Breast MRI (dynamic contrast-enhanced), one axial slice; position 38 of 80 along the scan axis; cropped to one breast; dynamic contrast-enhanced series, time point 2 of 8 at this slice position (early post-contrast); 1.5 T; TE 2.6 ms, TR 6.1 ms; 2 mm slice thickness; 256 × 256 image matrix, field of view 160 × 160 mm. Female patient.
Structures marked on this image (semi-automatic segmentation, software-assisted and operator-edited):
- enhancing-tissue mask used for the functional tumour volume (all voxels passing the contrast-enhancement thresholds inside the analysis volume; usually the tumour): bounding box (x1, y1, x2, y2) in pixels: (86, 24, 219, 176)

┄┄┄┄┄┄┄┄┄┄┄┄┄┄┄┄┄┄┄┄

Check each line above for the string "this" and show the ones that have it.

- [COMPLETED EXERCISE]
Breast MRI (dynamic contrast-enhanced), one axial slice; position 38 of 80 along the scan axis; cropped to one breast; dynamic contrast-enhanced series, time point 2 of 8 at this slice position (early post-contrast); 1.5 T; TE 2.6 ms, TR 6.1 ms; 2 mm slice thickness; 256 × 256 image matrix, field of view 160 × 160 mm. Female patient.
Structures marked on this image (semi-automatic segmentation, software-assisted and operator-edited):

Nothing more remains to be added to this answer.